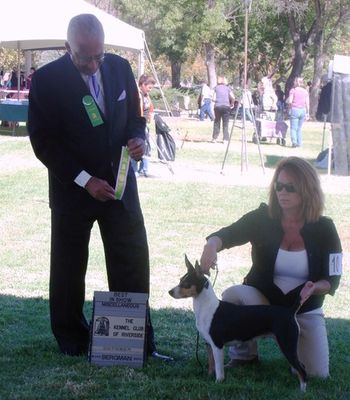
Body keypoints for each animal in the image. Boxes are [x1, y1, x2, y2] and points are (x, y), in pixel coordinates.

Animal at [169, 256, 306, 390]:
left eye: (186, 284)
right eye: (180, 280)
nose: (170, 292)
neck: (206, 307)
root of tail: (290, 311)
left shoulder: (217, 345)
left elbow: (219, 368)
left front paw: (218, 383)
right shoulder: (209, 344)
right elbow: (211, 364)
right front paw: (209, 378)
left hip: (287, 345)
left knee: (302, 369)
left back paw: (302, 391)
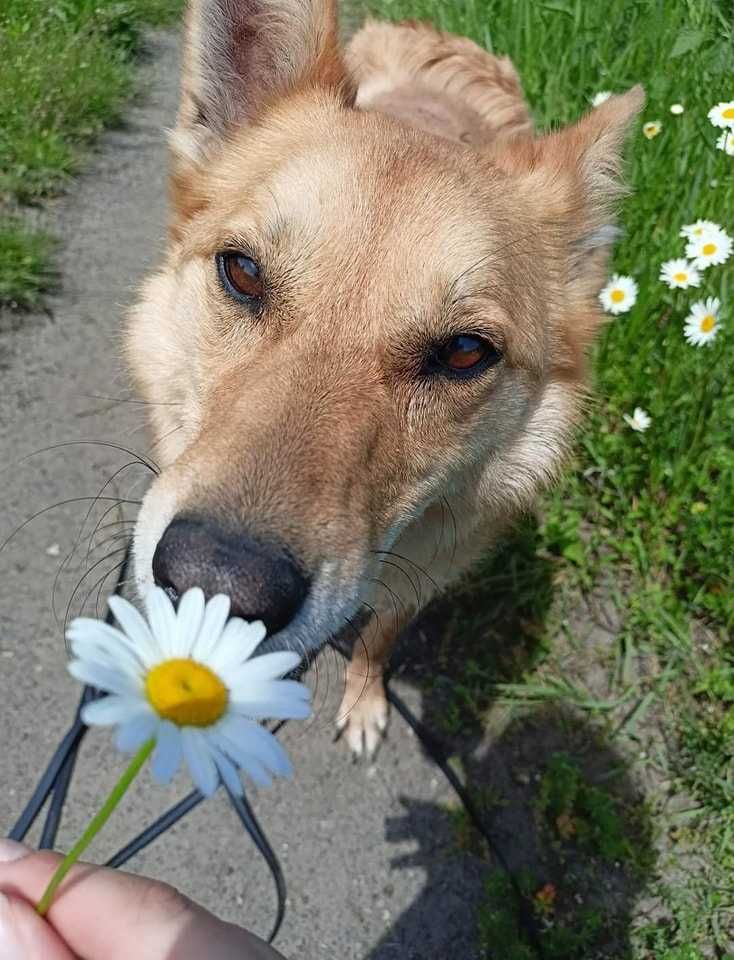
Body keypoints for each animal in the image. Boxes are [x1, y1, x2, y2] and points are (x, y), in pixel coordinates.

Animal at [126, 3, 644, 760]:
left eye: (464, 352)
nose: (215, 585)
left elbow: (380, 639)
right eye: (242, 272)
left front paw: (365, 700)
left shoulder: (421, 577)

### YOUR ASSIGNMENT
Where an entry holds a picture, drop it and transcribe everything else exactly.

### RESULT OF THIS EXERCISE
Body keypoints for each animal in the image. Boxes are [x1, y1, x2, y2] and points are (x, y), in pixel coordinates.

Animal at [169, 256, 306, 390]:
left eye: (186, 284)
right eye: (180, 280)
nose: (170, 292)
neck: (206, 307)
root of tail: (290, 311)
left shoulder: (217, 345)
left elbow: (219, 368)
left front paw: (218, 383)
right shoulder: (209, 344)
right elbow: (211, 364)
right front paw: (209, 378)
left hip: (287, 345)
left knee: (302, 369)
left back paw: (302, 391)
Body keypoints for each animal in the image. Boxes are [x1, y1, x2, y2] and points are (x, y), in pixel coordinates.

Animal at [126, 3, 644, 760]:
left eye: (464, 352)
nose: (215, 585)
left elbow: (380, 639)
right eye: (242, 272)
left front paw: (365, 700)
left shoulder: (421, 577)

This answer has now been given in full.